International Career
Coates first appeared at Covent Garden in 1914 in a Wagner season. He won critical praise for his performance of Tristan und Isolde and particularly for his conducting of Die Meistersinger. His conducting of Puccini's Manon Lescaut later in the same season was also well received, his Parsifal less so.
The Russian Revolution in 1917 did not at first adversely affect Coates. The Soviet government appointed him "President of all Opera Houses in Soviet Russia", based in Moscow. By 1919, however, living conditions in Russia had become desperate. Coates became seriously ill, and with considerable difficulty left Russia with his family by way of Finland in April 1919. After his arrival in England, he was appointed chief conductor of the LSO. Reviewing his first performance in the post, The Times praised him warmly, along with the younger Adrian Boult and Geoffrey Toye, in an article on "The Conductor's Art". In September 1919, he was appointed to teach a new class for operatic training at the Royal College of Music.
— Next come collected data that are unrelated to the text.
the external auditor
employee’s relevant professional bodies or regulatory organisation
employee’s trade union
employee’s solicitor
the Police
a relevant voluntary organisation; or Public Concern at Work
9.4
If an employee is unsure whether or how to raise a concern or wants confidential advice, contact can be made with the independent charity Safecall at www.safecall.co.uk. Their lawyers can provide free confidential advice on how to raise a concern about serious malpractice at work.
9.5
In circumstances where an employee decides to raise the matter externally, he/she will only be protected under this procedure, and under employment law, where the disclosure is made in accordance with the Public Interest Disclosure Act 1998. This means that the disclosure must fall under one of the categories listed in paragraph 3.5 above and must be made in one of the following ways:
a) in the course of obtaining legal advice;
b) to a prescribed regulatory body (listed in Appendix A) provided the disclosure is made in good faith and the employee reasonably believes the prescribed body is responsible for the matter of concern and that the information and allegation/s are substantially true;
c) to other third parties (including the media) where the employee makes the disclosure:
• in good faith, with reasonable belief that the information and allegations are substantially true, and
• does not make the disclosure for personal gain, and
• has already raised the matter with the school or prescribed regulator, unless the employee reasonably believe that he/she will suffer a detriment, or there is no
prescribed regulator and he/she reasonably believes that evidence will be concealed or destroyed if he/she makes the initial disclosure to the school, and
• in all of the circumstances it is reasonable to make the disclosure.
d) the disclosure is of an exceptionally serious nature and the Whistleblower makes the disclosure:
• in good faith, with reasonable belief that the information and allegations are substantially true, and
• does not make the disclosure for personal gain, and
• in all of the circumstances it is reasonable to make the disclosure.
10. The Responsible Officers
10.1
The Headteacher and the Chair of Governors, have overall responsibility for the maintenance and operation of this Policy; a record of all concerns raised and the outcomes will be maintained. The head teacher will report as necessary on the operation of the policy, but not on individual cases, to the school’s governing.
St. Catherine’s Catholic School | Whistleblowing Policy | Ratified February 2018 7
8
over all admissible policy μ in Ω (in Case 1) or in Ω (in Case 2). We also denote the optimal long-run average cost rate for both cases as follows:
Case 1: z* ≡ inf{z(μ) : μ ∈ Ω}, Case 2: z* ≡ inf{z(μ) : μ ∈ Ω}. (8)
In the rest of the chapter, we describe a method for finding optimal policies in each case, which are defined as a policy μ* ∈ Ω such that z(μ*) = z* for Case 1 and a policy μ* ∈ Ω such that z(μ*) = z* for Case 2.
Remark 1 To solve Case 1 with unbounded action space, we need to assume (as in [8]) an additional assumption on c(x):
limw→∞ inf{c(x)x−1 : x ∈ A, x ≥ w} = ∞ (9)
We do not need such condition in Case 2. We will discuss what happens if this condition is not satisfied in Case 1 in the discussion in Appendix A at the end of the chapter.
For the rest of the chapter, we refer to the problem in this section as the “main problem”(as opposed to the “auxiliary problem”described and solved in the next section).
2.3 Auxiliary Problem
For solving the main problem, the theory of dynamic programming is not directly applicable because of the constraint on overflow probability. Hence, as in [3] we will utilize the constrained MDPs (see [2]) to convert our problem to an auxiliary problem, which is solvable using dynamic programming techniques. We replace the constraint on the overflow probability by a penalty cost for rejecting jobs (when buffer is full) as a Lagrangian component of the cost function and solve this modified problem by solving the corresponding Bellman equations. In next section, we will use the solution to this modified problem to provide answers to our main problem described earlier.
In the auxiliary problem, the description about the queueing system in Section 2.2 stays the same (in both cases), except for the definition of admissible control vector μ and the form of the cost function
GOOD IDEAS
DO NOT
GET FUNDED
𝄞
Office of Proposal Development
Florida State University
Reporting the appointment, The Times wrote, "There can scarcely be a musician in this country with so wide and cosmopolitan an experience of operatic performance."
The following month, there occurred an incident for which the name of Albert Coates is remembered in many books and articles. The LSO gave the world premiere of Elgar's Cello Concerto under the baton of the composer, but Coates, who was conducting the rest of the program, appropriated most of Elgar's allotted rehearsal time. As a result, the orchestra gave a notoriously inadequate performance. Elgar did not complain publicly, but the musical world knew privately of Coates's behavior. With this exception, Coates served English composers well in the postwar years, giving the first performances of large-scale works including Vaughan Williams's revised A London Symphony (1920), Delius's Requiem (1922), Bax's First Symphony (1922), and Holst's Choral Symphony (1925). He conducted many other early performances of music by contemporary English composers, including the second complete performance, which was also its first complete public performance, of Holst's The Planets in 1920, two years after its private premiere. Among works from continental Europe introduced to England by Coates were Prokofiev's Third Piano Concerto and Rachmaninoff's Fourth Piano Concerto, each with the composer as soloist. In 1925, he gave the first stage performance outside Russia of Rimsky-Korsakov's opera The Invisible City of Kitezh.
After his contract with the LSO expired in 1922, Coates held no more permanent conductorships in the UK, although he directed the Leeds music festivals of 1922 and 1925. In 1923, he was appointed joint principal conductor with Eugene Goossens of the Rochester Philharmonic Orchestra in the U.S. He was among the co-founders of Vladimir Rosing's pioneering American Opera Company. But he left Rochester in 1925 as a result of a disagreement with the orchestra's sponsor, George Eastman, over artistic policy. The reason for his failure to secure a permanent position in the UK was, according to one commentator, that although he was a fine conductor of opera and of Russian concert music, "his interpretations of the Viennese classics were less acceptable" and as the latter were more important in British musical life, "Coates failed to win for himself the highest reputation among his own countrymen."